Sheikh Qassim, in a statement released on Monday, strongly condemned the massacre, stating that the victims were neither harboring any grudge against anyone, nor involved in ideological and sectarian conflicts.
“It is practically obligatory for all sects of the Muslim world to stand up against the devastating menace of Daesh. Daesh has remained and will remain a falsified and distorted representation of Islam. It will ruin the image of Islam in the eyes of all those who believe in the truth and purity of the religion, its denunciation of savagery, its respect for humanity, as well as its sanctity of blood and human life,” he said.
Sheikh Qassim added, “Daesh continues to shed the blood of innocents, brutally kills people, promotes ignorance about Islam, alienates from the ethics of the Muslim world, violates many principles of Islam, exercises heresy and murders Muslims who have uttered the Shahada, pray, fast and perform Hajj, and believe in the oneness of God.”
“Daesh still loves bloodshed and destruction within the ranks of the Muslim world, and its desire is to spread division and discord among Muslims,” the senior Shia cleric said. “All Muslim nations, whether Sunni, Shia or else, are required to stand up against this destructive plague and to educate future generations against the guile, savagery and ignorance of Daesh, and the enormous danger it has posed [to the world].”
Daesh militants captured and shot 11 coal miners from the Pakistani Shia Hazara community on January 3 in Machh, an area located east of Quetta, capital of Pakistan’s troubled Balochistan Province.

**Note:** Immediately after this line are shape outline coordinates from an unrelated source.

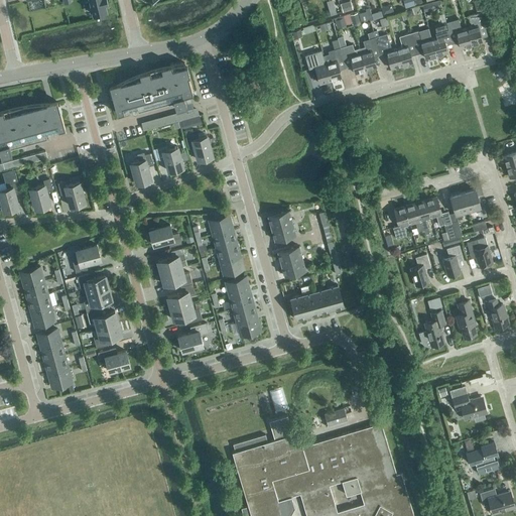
[(107,4),(105,0),(86,0),(87,0),(90,0),(94,14),(99,13),(99,15),(106,13),(106,12),(106,11),(105,5),(107,4)]
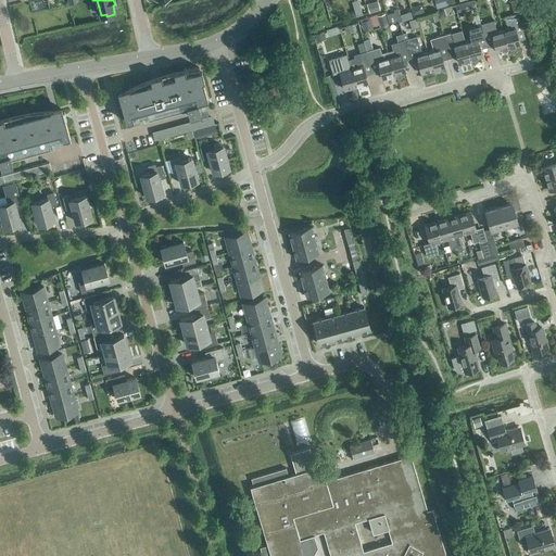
[(378,0),(367,0),(370,11),(380,10),(378,0)]
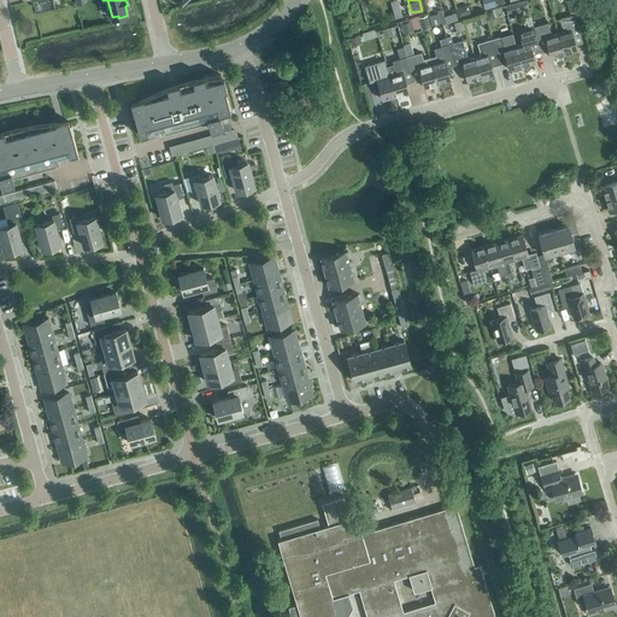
[(575,0),(566,0),(570,12),(579,10),(575,0)]
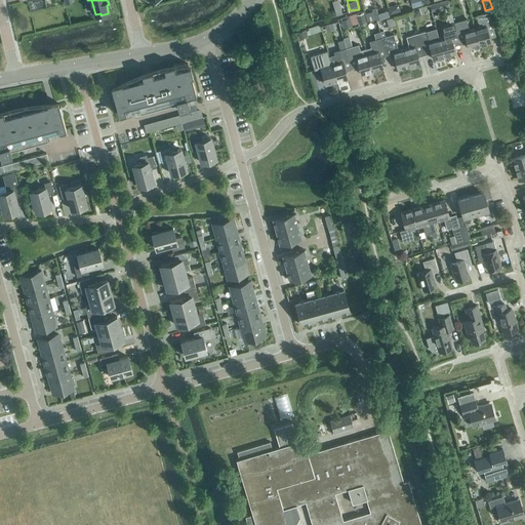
[(449,7),(447,1),(439,3),(441,10),(449,7)]
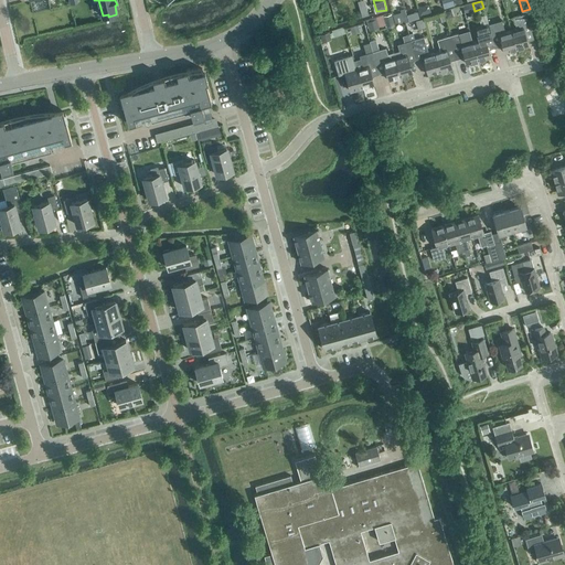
[(428,4),(416,8),(419,17),(430,13),(428,4)]
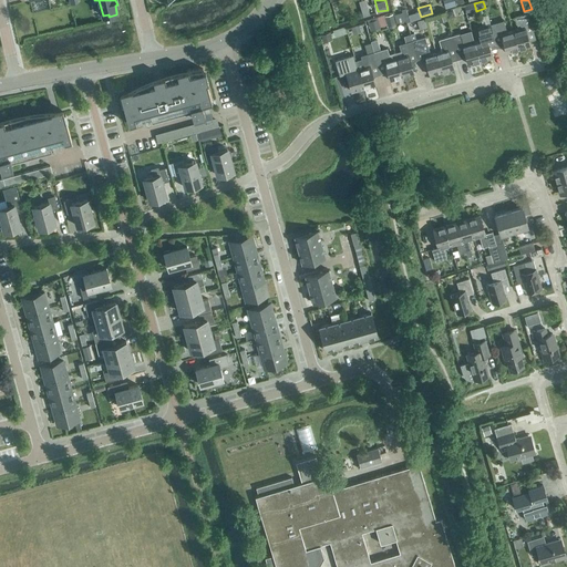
[(382,23),(409,20),(409,14),(402,16),(402,12),(380,16),(382,23)]
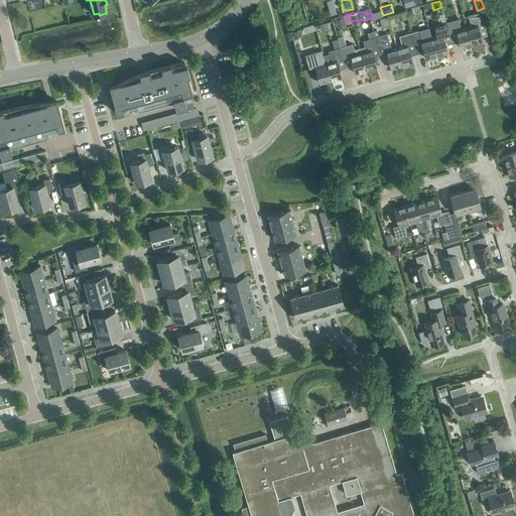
[(466,28),(471,45),(482,42),(477,25),(483,23),(480,13),(469,16),(472,26),(466,28)]
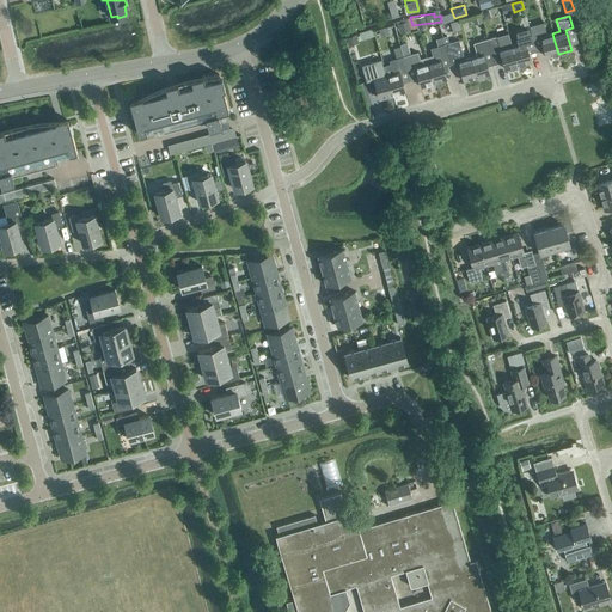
[(532,40),(528,28),(525,17),(518,19),(521,29),(514,31),(519,44),(512,46),(518,66),(531,62),(525,42),(532,40)]
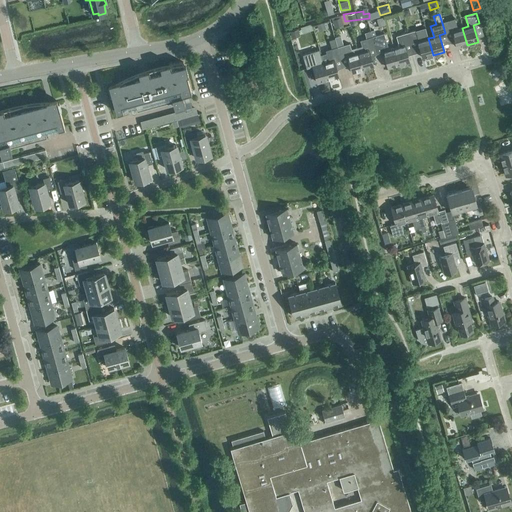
[(467,45),(462,28),(458,30),(455,19),(442,23),(445,33),(452,31),(457,48),(467,45)]
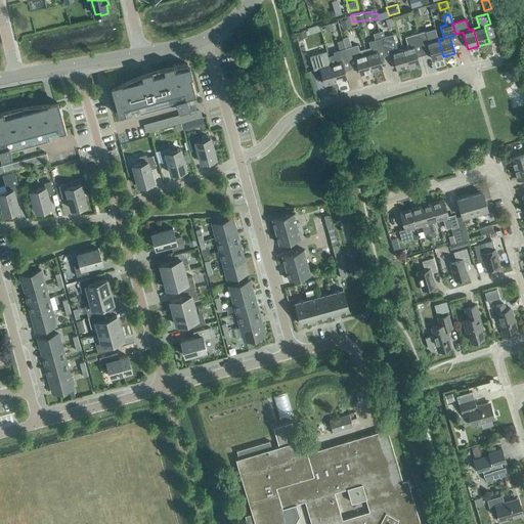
[(443,56),(438,39),(433,41),(430,30),(418,34),(421,45),(427,43),(432,59),(443,56)]
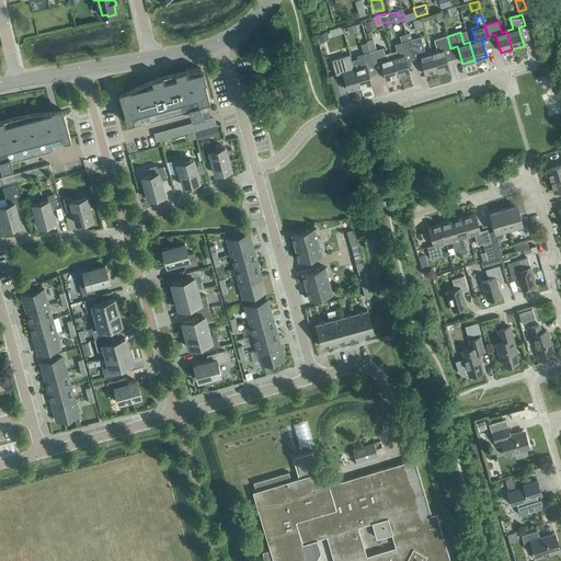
[(444,50),(450,48),(447,36),(434,41),(437,52),(431,54),(436,71),(448,68),(444,50)]
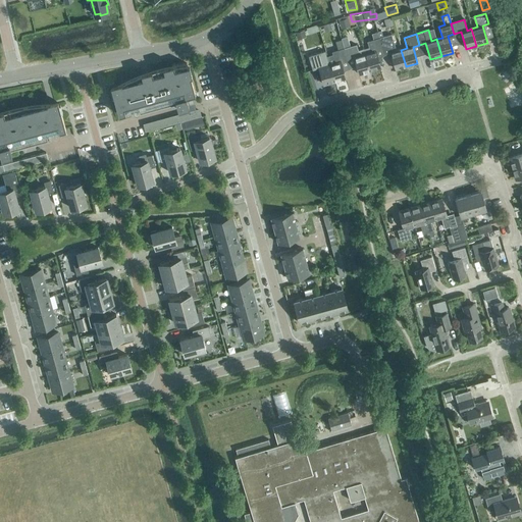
[(406,66),(401,50),(396,51),(390,35),(378,39),(383,55),(390,53),(396,69),(406,66)]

Shia Muslims across the country later joined in the demonstrations against the massacre, demanding that Prime Minister Imran Khan visit the grieving community in Quetta and assure their protection.
Authorities on Friday promised the arrest of the attackers, payment of compensation to the bereaved families and better security for the Hazara.
More than 4,000 people attended the funeral of the miners whose bodies were laid to rest amid tight security six days after their deaths.
Ethnic Hazaras in Balochistan, Pakistan’s largest but least populated and poorest province, have long been persecuted for their faith, facing targeted attacks and large-scale bombings that have killed hundreds in the last two decades.
Quetta is home to roughly 600,000 Hazara Shia Muslims, largely confined to two fortified enclaves on either side of the city, Hazara Town and Alamdar Road.
The enclaves are ringed with high walls topped with barbed wire, and security personnel heavily restrict entry to non-Hazaras.